July 2 (Bloomberg) -- The International Monetary Fund said Austria should consider the overbanked nature of its market when exiting nationalized banks.
“The exit strategy from the government ownership following balance sheet clean-up should take into account the need to reduce overbanking in the Austrian market,” the IMF said in an Article IV Consultation statement distributed in Vienna today.
Austria has more banks, bank branches and bank employees per capita than most euro-area countries, leading to more competition, higher costs and lower margins in the domestic business, according to the central bank. The last major merger between two Austrian banks was Bawag’s purchase of PSK in 2005. Most of its big banks have started operations in eastern Europe to add to their modest profits at home.

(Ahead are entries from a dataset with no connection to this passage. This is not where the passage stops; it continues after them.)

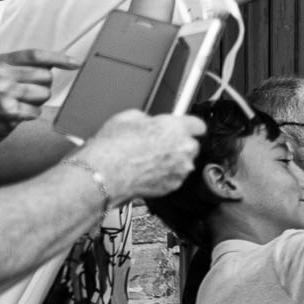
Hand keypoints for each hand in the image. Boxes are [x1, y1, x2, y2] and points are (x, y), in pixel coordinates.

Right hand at [0, 50, 71, 144]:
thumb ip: (23, 67)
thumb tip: (57, 62)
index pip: (35, 55)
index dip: (59, 58)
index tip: (76, 63)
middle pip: (45, 76)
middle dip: (43, 86)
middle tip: (26, 94)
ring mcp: (2, 93)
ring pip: (44, 94)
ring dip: (37, 102)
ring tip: (19, 104)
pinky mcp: (7, 111)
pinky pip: (36, 111)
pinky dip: (30, 114)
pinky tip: (16, 114)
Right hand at [76, 110, 202, 200]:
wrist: (105, 173)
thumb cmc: (113, 147)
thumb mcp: (128, 117)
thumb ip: (148, 118)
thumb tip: (149, 121)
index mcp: (176, 128)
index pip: (198, 125)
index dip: (188, 125)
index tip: (183, 127)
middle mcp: (184, 149)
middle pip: (191, 144)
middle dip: (178, 143)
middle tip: (158, 144)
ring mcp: (180, 169)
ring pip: (183, 162)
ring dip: (172, 160)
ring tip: (148, 159)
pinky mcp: (173, 185)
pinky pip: (174, 176)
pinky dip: (165, 174)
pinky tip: (147, 171)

The Alpine republic’s government acquired a stake in Oesterreichische Volksbanken AG earlier this year when it had to bail out the cooperative lender and may convert that into majority control. It also owns municipal lender Kommunalkredit Austria AG, its “bad bank” KA Finanz AG and Hypo Alpe-Adria-Bank International AG, which is mainly active in southern Austria, the former Yugoslavia and Italy.
“The recent experience with medium-sized banks has shown the cost of delaying the disposal of legacy and non-core assets,” the IMF said in the statement. “Regarding troubled banks with significant government ownership, we encourage the authorities to develop a strategy for a more efficient disposal of these assets with the goal of minimizing final fiscal costs.”